- Country: Tanzania
- Location: Hombolo
- Coordinates: 05°57′00″S 35°58′10″E﻿ / ﻿5.95000°S 35.96944°E
- Status: Active
- Opening date: 1957

Reservoir
- Surface area: 15.4 km^{2} (5.9 sq mi)
- Normal elevation: 100 m (330 ft)
- Website www.kilimo.go.tz

= Hombolo Dam =

Dam in Tanzania

Hombolo Dam is a dam in Tanzania. It is at Hombolo-Bwawani village, in Dodoma-rural District.
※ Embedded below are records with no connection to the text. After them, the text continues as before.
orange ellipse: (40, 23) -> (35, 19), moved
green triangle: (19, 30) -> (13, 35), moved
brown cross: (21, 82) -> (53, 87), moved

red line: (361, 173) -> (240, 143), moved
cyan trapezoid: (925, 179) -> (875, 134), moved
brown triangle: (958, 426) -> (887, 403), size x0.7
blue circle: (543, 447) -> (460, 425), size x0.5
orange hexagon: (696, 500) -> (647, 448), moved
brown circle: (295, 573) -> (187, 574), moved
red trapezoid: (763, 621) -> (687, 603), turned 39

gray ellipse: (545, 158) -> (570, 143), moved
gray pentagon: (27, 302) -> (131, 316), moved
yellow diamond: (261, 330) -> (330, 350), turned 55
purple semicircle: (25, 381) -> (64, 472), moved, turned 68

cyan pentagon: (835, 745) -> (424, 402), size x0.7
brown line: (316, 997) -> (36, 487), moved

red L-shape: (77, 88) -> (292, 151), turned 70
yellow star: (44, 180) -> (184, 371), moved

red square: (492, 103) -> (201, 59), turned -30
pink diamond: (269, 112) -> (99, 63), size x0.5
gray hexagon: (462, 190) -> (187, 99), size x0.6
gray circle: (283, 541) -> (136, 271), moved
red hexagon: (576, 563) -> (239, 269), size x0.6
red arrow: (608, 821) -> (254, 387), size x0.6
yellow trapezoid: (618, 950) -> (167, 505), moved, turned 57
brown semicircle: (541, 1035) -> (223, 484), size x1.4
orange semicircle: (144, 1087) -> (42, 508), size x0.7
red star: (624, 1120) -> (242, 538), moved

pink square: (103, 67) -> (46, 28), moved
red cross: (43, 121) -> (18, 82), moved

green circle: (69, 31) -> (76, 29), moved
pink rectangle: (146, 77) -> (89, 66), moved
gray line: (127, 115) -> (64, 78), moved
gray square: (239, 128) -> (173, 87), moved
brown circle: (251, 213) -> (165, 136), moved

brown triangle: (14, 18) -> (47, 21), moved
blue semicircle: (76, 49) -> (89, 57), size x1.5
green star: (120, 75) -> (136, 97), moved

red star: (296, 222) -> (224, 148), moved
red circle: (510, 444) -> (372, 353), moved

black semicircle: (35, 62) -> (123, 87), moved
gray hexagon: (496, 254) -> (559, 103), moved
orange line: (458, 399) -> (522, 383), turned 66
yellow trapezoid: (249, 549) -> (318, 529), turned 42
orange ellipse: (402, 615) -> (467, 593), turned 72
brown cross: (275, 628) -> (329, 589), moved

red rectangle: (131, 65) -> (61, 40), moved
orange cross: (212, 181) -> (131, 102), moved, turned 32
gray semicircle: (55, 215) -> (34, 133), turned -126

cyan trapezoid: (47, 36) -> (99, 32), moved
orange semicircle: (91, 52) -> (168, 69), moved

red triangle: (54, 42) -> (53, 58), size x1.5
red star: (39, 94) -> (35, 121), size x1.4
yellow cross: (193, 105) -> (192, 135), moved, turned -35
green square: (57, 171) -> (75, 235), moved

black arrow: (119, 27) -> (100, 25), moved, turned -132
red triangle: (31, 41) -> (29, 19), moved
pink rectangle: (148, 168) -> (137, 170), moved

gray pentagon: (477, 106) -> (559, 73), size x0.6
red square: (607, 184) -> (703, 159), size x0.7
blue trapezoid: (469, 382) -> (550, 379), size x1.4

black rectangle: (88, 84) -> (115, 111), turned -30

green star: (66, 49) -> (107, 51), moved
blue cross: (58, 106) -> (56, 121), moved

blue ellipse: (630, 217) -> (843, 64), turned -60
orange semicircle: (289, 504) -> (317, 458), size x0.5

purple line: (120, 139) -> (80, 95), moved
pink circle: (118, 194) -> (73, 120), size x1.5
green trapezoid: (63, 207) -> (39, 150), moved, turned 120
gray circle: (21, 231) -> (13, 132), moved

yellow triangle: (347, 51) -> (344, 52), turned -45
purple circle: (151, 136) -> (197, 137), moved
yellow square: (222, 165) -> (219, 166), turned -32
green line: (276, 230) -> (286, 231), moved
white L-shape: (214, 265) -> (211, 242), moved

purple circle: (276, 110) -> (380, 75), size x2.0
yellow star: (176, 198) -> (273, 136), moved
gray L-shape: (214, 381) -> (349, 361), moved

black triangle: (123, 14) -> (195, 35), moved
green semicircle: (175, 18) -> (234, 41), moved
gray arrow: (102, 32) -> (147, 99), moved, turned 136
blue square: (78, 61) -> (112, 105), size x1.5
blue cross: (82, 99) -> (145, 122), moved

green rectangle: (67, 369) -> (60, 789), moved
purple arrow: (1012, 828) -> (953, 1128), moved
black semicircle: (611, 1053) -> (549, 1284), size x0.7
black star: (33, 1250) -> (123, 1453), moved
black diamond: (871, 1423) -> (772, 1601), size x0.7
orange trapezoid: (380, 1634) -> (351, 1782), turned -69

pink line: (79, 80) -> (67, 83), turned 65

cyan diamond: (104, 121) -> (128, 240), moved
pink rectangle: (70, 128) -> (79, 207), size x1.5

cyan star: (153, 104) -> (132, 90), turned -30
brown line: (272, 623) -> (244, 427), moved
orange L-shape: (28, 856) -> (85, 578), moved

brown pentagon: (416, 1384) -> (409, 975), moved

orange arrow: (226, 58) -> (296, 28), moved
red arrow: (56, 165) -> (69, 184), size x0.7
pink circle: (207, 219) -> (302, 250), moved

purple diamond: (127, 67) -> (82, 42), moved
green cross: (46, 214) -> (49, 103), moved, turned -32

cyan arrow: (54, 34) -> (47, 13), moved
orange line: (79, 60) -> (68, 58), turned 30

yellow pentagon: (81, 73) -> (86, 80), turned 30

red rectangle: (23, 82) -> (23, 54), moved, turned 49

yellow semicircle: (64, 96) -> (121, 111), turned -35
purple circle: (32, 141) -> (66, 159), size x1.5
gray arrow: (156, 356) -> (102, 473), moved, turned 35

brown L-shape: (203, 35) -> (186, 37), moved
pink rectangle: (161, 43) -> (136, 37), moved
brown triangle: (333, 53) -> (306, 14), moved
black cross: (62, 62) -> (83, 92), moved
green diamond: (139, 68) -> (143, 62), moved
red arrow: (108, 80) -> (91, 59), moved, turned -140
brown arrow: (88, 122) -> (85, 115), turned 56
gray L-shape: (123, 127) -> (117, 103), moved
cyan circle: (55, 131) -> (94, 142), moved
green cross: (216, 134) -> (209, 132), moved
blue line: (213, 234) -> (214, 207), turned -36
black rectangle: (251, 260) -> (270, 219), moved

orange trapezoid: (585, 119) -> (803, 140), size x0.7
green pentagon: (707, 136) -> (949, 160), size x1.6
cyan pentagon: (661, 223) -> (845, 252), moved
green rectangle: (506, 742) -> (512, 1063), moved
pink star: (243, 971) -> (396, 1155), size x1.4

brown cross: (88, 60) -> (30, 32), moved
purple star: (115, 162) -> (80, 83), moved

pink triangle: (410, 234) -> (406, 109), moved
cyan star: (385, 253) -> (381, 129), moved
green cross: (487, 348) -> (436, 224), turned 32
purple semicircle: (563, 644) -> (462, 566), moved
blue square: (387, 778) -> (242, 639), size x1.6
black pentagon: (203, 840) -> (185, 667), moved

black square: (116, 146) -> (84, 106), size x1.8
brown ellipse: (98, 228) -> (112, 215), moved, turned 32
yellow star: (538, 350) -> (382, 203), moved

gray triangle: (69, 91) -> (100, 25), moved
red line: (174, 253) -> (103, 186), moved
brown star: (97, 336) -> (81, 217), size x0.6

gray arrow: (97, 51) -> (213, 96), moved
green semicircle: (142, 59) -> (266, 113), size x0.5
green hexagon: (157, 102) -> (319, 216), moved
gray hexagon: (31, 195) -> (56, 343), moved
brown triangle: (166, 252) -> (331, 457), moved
The dam was constructed by the colonial government in 1957 for irrigation, domestic water supply, and water for livestock.

== Overview ==

The dam serves the following villages: Hombolo-Bwawani, Zepisa, Mahomanyika, Chanzaga, Ngaegae, Mleche, Ghambala, and Ipala; the word bwawani in Swahili literally means "to the dam" or "into the dam." During its construction the nearest village with government offices, including a dispensary, was Hombolo hence the name Hombolo dam. The people in many nearby villages were displaced and moved to other villages during the construction of the dam, including Zepisa, during ujamaa villages exercise hence the near disappearance of these villages, but many of the villages' inhabitants have since moved back.